Solaris Resource Manager can provide effective resource control in a variety of situations including server consolidation, Internet Service Provider (ISP) web hosting, batch processing, administering sites with large or varied user populations, and establishing policies to ensure that critical applications get the response time they require.
Solaris Resource Manager is ideal for environments that are consolidating multiple applications on a single server. The cost and complexity of managing numerous machines encourages system managers to consolidate applications on larger, more scalable systems. With Solaris Resource Manager, it's easy to achieve these economies of scale.
As an example, a single Sun server could provide application, file, and print services for heterogeneous clients, messaging/mail service, web service, and mission-critical database applications. Since Sun EnterpriseTM servers scale from 1 to 64 processors, one server could be configured for several departments to share or for an entire enterprise to use.

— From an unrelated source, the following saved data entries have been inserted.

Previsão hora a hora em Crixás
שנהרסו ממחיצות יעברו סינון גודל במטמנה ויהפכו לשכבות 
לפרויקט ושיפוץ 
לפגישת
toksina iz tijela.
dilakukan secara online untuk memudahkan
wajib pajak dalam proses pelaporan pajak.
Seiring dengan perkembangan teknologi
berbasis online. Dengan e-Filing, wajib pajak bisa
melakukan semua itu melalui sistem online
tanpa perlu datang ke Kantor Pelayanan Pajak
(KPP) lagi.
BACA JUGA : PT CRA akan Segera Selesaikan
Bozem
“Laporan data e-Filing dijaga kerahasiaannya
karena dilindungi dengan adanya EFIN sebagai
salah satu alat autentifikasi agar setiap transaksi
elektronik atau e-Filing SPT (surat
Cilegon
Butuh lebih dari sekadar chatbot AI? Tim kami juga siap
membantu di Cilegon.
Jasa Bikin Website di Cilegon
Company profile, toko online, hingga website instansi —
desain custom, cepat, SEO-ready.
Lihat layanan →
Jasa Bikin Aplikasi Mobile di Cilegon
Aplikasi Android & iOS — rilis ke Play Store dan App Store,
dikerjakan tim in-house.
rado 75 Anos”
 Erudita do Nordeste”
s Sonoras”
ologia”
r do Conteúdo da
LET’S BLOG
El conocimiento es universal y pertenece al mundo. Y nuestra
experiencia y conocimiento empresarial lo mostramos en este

In other server consolidation efforts, the development, prototype, and production environments are combined on a single large machine such as the Sun Enterprise 10000 or Sun Enterprise 6500, rather than being hosted on three separate servers. Still other consolidation projects combine database and application servers within a single machine, or multiple data marts. Regardless of the application type or configuration, Solaris Resource Manager helps ensure that the system's resources are allocated among all users, applications, and groups according to the defined policy. Critical applications are protected because they are guaranteed the share of the available system resources they need.

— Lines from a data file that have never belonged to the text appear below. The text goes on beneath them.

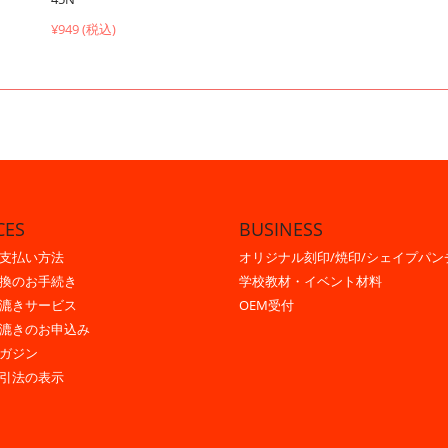
¥949 (税込)
CES
BUSINESS
支払い方法
オリジナル刻印/焼印/シェイプパン
換のお手続き
学校教材・イベント材料
漉きサービス
OEM受付
漉きのお申込み
ガジン
引法の表示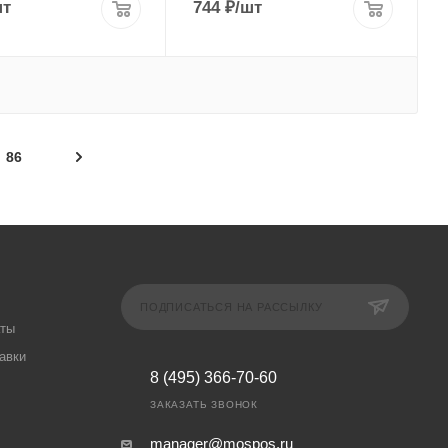
шт
744
₽
/шт
86
ПОДПИСАТЬСЯ НА РАССЫЛКУ
аты
авки
8 (495) 366-70-60
ЗАКАЗАТЬ ЗВОНОК
manager@mospos.ru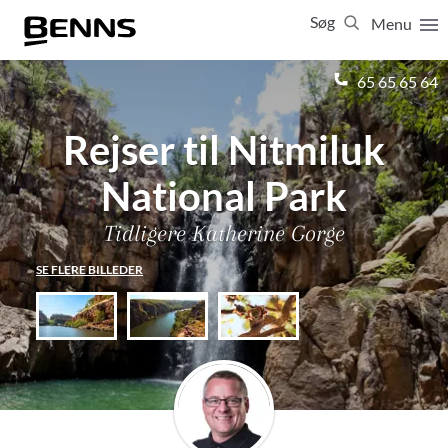
Søg
Menu
Luk
65 65 65 64
Rejser til Nitmiluk
Vis resultater for:
Alle
Ferierejser
Firma- og temarejser
Studierejser
National Park
Tidligere Katherine Gorge
SE FLERE BILLEDER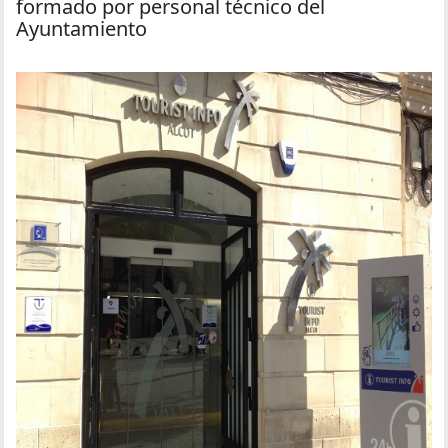
formado por personal técnico del
Ayuntamiento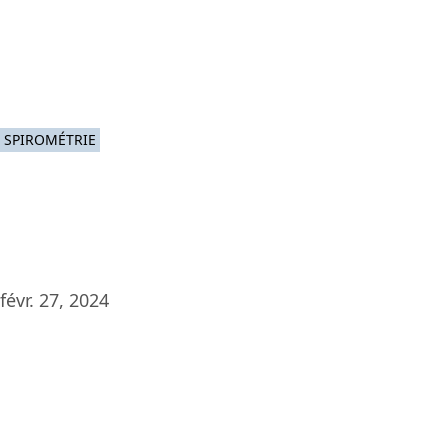
Platef
SPIROMÉTRIE
févr. 27, 2024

In the past, ISPs have had to assign dedicated machines to each client, at significant cost and complexity. With Solaris Resource Manager, an ISP can confidently host many (perhaps thousands) of web servers on a single machine. Solaris Resource Manager allows administrators to control the resource consumption associated with each web site, protecting each from the potential excesses of the others. It also prevents a faulty common gateway interface (CGI) script from exhausting CPU resources, or a user application from leaking all available virtual memory.
Solaris Resource Manager can be used to prevent batch workloads from impacting ongoing business activities as well as other batch jobs running concurrently.

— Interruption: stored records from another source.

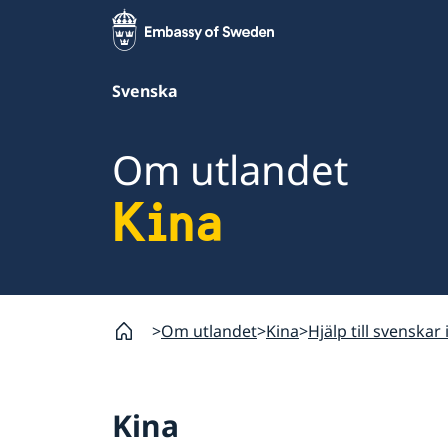
Svenska
Om utlandet
Kina
Om utlandet
Kina
Hjälp till svenskar 
Kina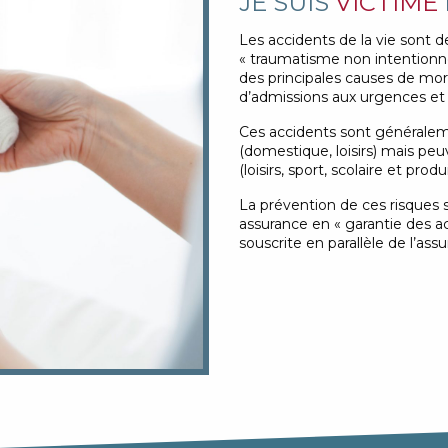
JE SUIS
VICTIME
Les accidents de la vie sont 
« traumatisme non intentionn
des principales causes de mor
d’admissions aux urgences et 
Ces accidents sont généralemen
(domestique, loisirs) mais peu
(loisirs, sport, scolaire et prod
La prévention de ces risques 
assurance en « garantie des a
souscrite en parallèle de l’ass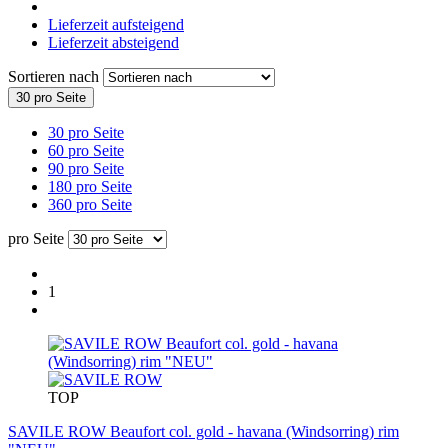
Lieferzeit aufsteigend
Lieferzeit absteigend
Sortieren nach
30 pro Seite
30 pro Seite
60 pro Seite
90 pro Seite
180 pro Seite
360 pro Seite
pro Seite
1
TOP
SAVILE ROW Beaufort col. gold - havana (Windsorring) rim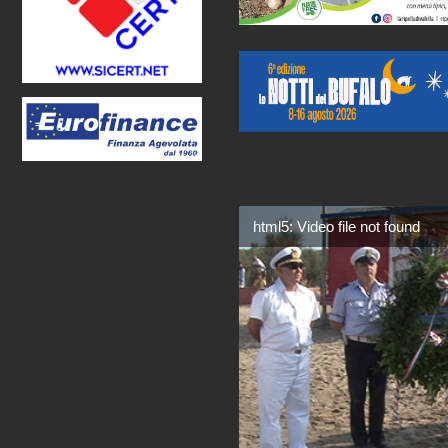
html5: Video file not found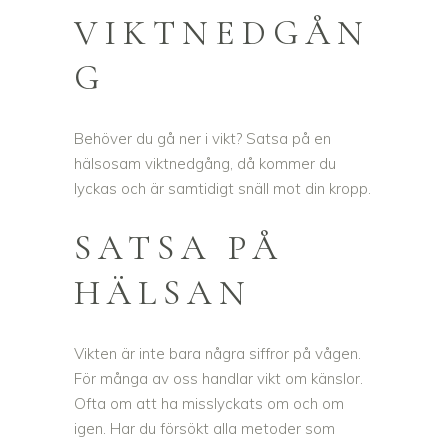
VIKTNEDGÅN
G
Behöver du gå ner i vikt? Satsa på en
hälsosam viktnedgång, då kommer du
lyckas och är samtidigt snäll mot din kropp.
SATSA PÅ
HÄLSAN
Vikten är inte bara några siffror på vågen.
För många av oss handlar vikt om känslor.
Ofta om att ha misslyckats om och om
igen. Har du försökt alla metoder som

Solaris Resource Manager can help manage resources in any system that has a large and diverse user base, such as an educational institution. (In fact, Solaris Resource Manager has its roots in an early CPU resource scheduler developed at the Universities of Sydney and New South Wales.) Where there is a mix of workloads, the Solaris Resource Manager software can be configured to favor certain users. For example, in large brokerage firms, traders intermittently require fast access to execute a query or perform a calculation. Other system users, however, have more consistent workloads. If the traders are granted a proportionately larger amount of processing power, Solaris Resource Manager ensures that they will have the responsiveness they need.